Defining your Key Product Plan (KPP) forces you to concentrate your focus on one key customer segment: The segment most likely to purchase your product.

Your KPP is:

●  At the mid-level of your product versions

●  Can be added to and has a clear path for growth

●  The target group strongly sees it as a match

●  Up to 80% of your customers choose this product

For good reference points for clear, well-functioning SaaS pricing plans, it’s a good idea to look at the marketing automation software companies that are active in online pricing.

For more insights on SaaS product pricing and help in getting started, contact www.pilvi.com.

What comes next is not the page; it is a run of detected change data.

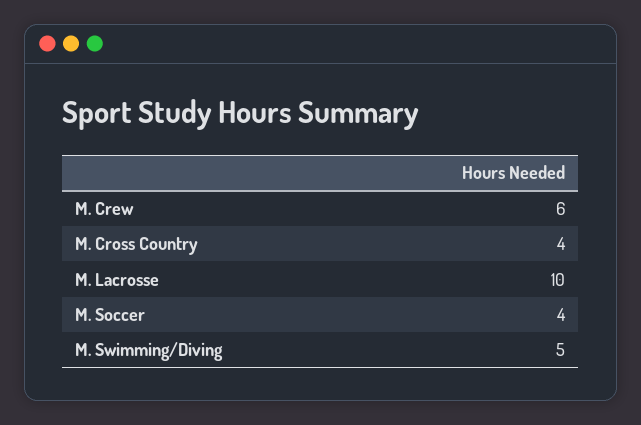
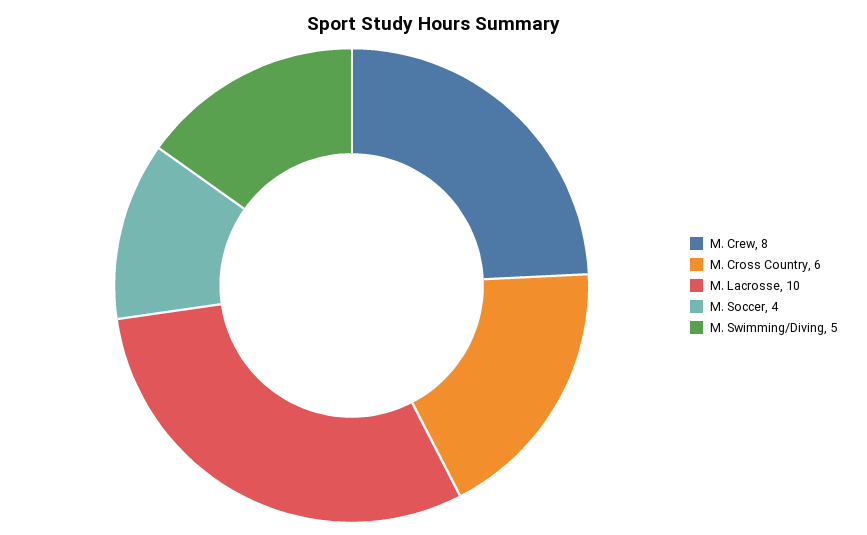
  {
-   "M. Crew": 6,
+   "M. Crew": 8,
-   "M. Cross Country": 4,
+   "M. Cross Country": 6,
    "M. Lacrosse": 10,
    "M. Soccer": 4,
    "M. Swimming/Diving": 5
  }

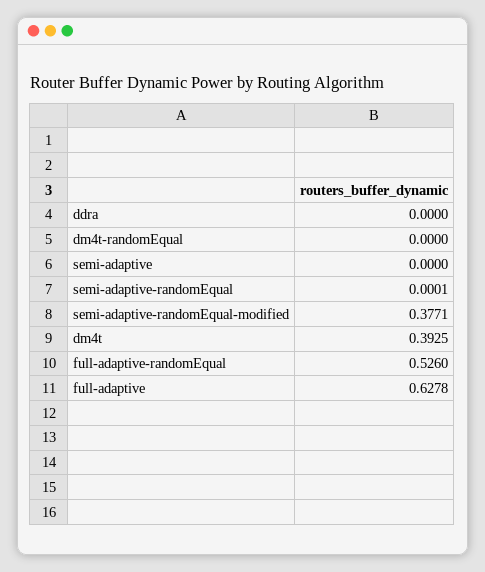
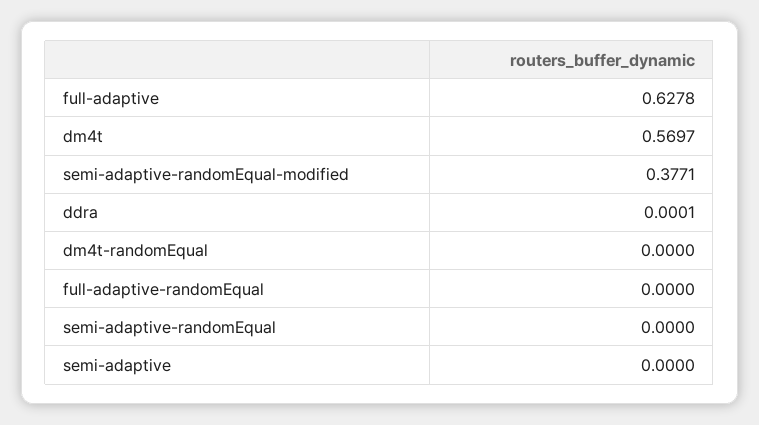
  {
-   "ddra": 0,
+   "ddra": 0.0001,
    "dm4t-randomEqual": 0,
    "semi-adaptive": 0,
-   "semi-adaptive-randomEqual": 0.0001,
+   "semi-adaptive-randomEqual": 0,
    "semi-adaptive-randomEqual-modified": 0.3771,
-   "dm4t": 0.3925,
+   "dm4t": 0.5697,
-   "full-adaptive-randomEqual": 0.526,
+   "full-adaptive-randomEqual": 0,
    "full-adaptive": 0.6278
  }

Different businesses, different pricing challenges

During the second half of the workshop, we discussed the different cases and their situations and sometimes challenges with finding the right product plans and the pricing to go with them. Topics and points in a nutshell below:

  • How to motivate resellers to sell our product? Sometimes it makes sense to sell directly to the end users (the main beneficiaries) and that way apply pressure towards the reseller layer
  • Sometimes (for instance in energy saving software applications), the payback time of an investment and the cost savings approach may also play a role in the SaaS pricing problematics, adding to the complexity of the equation
  • When selling software to freelance professionals selling their services, added productivity may be a strong argument. How much would it make sense for a freelancer to pay monthly for the ability to leverage their business with a more sophisticated offering and an increased length and value of a customer relationship?
  • In traditionally seasonal businesses, how to sell SaaS services for the entire year so as not to lose an expensively won customer once the high season is over?
  • Revenue share model works well when you won’t be able to know in advance what the eventual deal size will be
  • Discuss with those paying customers and learn from them!
  • The trouble with inbound marketing (to aid online sales) is that its lag will be from 6 to 9 months in any case before it will yield any significant results
  • If the buyer personas are not exactly the types that shop online (senior execs), inbound marketing will only take you so far anyway; will have to use a hybrid sales model where those people will be called who have somehow reacted to online marketing efforts. Or then fine-tune the product offering so that the bottom (online sales) end responds better to more simple requirements.
  • Track the customer’s value perceptions: it’s even possible that you’re leaving money on the table if the customer feels they would actually be willing to pay more for your great service!
  • The challenge with “pay per consumer item” approaches may be the certainty of budgets: Sometimes even if the eventual fluctuations of the cost to the customer are insignificant, the fluctuations as such are a problem to the fixed-budget-preferring customer.
  • Even business customers have started to prefer fixed pricing plans over various commission schemes; at least it seems to be the trend that’s gaining momentum.
  • One typical challenge that requires an enterprise sales type of approach is that the product itself is complex: It’s very hard to put together a tutorial that covers all possible use cases, hence the sales process is consultative by nature.
  • Companies are starting to look for fewer applications that could possibly perform more tasks (as opposed to a dedicated app for each and every task), yet it’s hard to sell comprehensive solutions that “could do almost anything”. One workable solution is to use the argumentation “This tool serves this vertical / function well” and get a strong foothold in one corner with that, then upsell to other verticals / functions later on.